Hawkes and Hunt will receive Oscar nominations for the kind of performances that the Academy especially loves and rewards.  Hawkes spends the entire movie horizontal on a gurney with his spine contorted by a device the filmmakers labeled “the Torture Ball”.  Equally courageously, Hunt is often naked (really, really naked), frankly leading the couple through simulated sexual acts.

But don’t be put off by the showy aspects of the performances, which are authentic and riveting.  Hawkes, who is best known for his scary and creepy roles in Winter’s Bone and Martha Marcy May Marlene, embodies a witty man who has overcome more than most, but who fears the depths of his own vulnerabilities.  Likewise, Hunt goes very deep to express emotions that take her by surprise.

Beyond Hawkes and Hunt, The Sessions is uniformly well-acted.  I especially enjoyed the performances of William H. Macy as a goofily sympathetic Berkeley parish priest, Moon Bloodgood as a poker-faced but playful caregiver and Ming Lo as an amusingly dense hotel clerk.
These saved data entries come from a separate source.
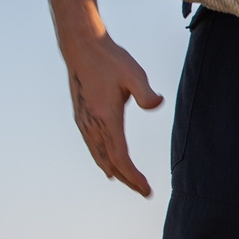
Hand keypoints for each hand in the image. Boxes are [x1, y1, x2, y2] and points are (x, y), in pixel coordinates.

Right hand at [65, 33, 162, 194]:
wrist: (81, 47)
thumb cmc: (110, 59)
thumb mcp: (134, 74)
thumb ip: (145, 93)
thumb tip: (157, 103)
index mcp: (106, 120)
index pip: (120, 158)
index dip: (133, 177)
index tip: (146, 189)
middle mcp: (92, 125)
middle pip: (110, 162)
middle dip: (127, 179)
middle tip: (143, 191)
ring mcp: (84, 122)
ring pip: (99, 156)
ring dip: (114, 170)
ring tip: (127, 181)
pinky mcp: (81, 116)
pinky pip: (92, 146)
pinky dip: (102, 159)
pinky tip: (106, 162)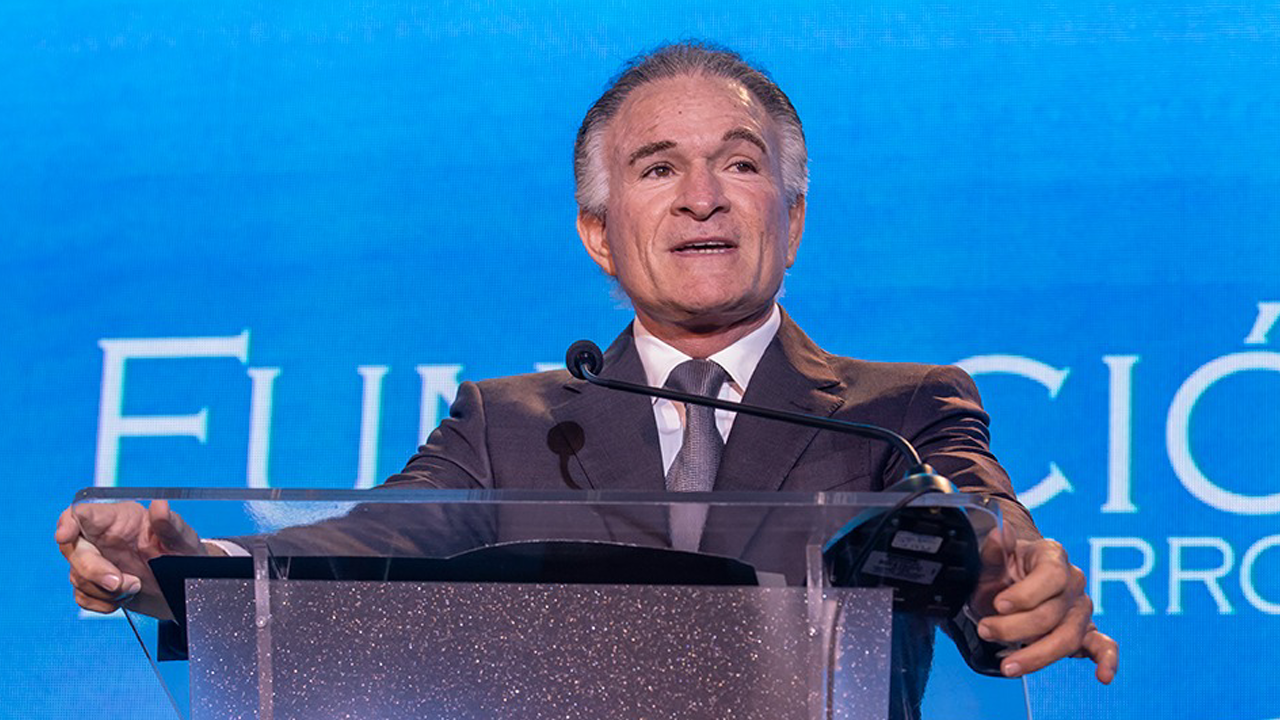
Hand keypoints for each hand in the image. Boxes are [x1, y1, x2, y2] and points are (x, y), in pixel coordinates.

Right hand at [56, 500, 206, 619]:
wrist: (188, 586)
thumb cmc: (186, 554)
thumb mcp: (183, 539)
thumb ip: (170, 524)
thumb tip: (160, 506)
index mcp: (120, 519)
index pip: (82, 514)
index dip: (67, 522)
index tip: (65, 536)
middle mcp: (103, 538)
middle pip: (73, 549)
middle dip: (92, 570)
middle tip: (120, 582)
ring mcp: (99, 562)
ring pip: (77, 575)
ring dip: (104, 589)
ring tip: (136, 587)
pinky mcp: (98, 584)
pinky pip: (81, 595)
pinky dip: (100, 603)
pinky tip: (122, 600)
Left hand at [977, 538, 1118, 682]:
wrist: (1007, 580)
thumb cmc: (1000, 568)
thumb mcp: (990, 557)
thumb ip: (993, 548)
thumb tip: (1000, 534)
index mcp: (1052, 556)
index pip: (1050, 576)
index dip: (1025, 595)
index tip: (998, 605)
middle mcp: (1072, 581)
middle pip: (1052, 614)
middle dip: (1014, 628)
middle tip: (985, 630)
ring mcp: (1080, 608)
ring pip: (1067, 637)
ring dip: (1036, 655)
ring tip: (1007, 667)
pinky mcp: (1085, 632)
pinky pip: (1103, 645)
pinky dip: (1107, 660)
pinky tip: (1103, 675)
Lewin, Hawkes and Hunt have combined to make an uncommonly evocative, funny and thoughtful film.  The Sessions was an audience fave at the Sundance and Toronto film fests.  (Plus it’s a great date movie.)

Ethel: an interesting woman who has lived an extraordinary life

Ethel is a fine HBO documentary on the life of Ethel Kennedy, Robert F. Kennedy’s widow.   The filmmaker is Ethel’s daughter Rory, her 11th child, born six months after RFK’s assassination.  Rory Kennedy had the advantage of access to a trove of photos and home movies, along with on-camera interviews with her mother and her siblings.  The result is an affectionate and insightful portrait of Ethel, with the view of RFK’s career by his own family.  We are surprised to learn that Ethel was the most competitive member of the family.  We also learn of her impish liveliness, such as dropping “Get a new Director” into the FBI’s basement suggestion box.  Ethel is an interesting woman who has lived an extraordinary life.  Anyone interested in 20th Century American history should see Ethel.

Ethel debuted last week and is being rebroadcast on HBO.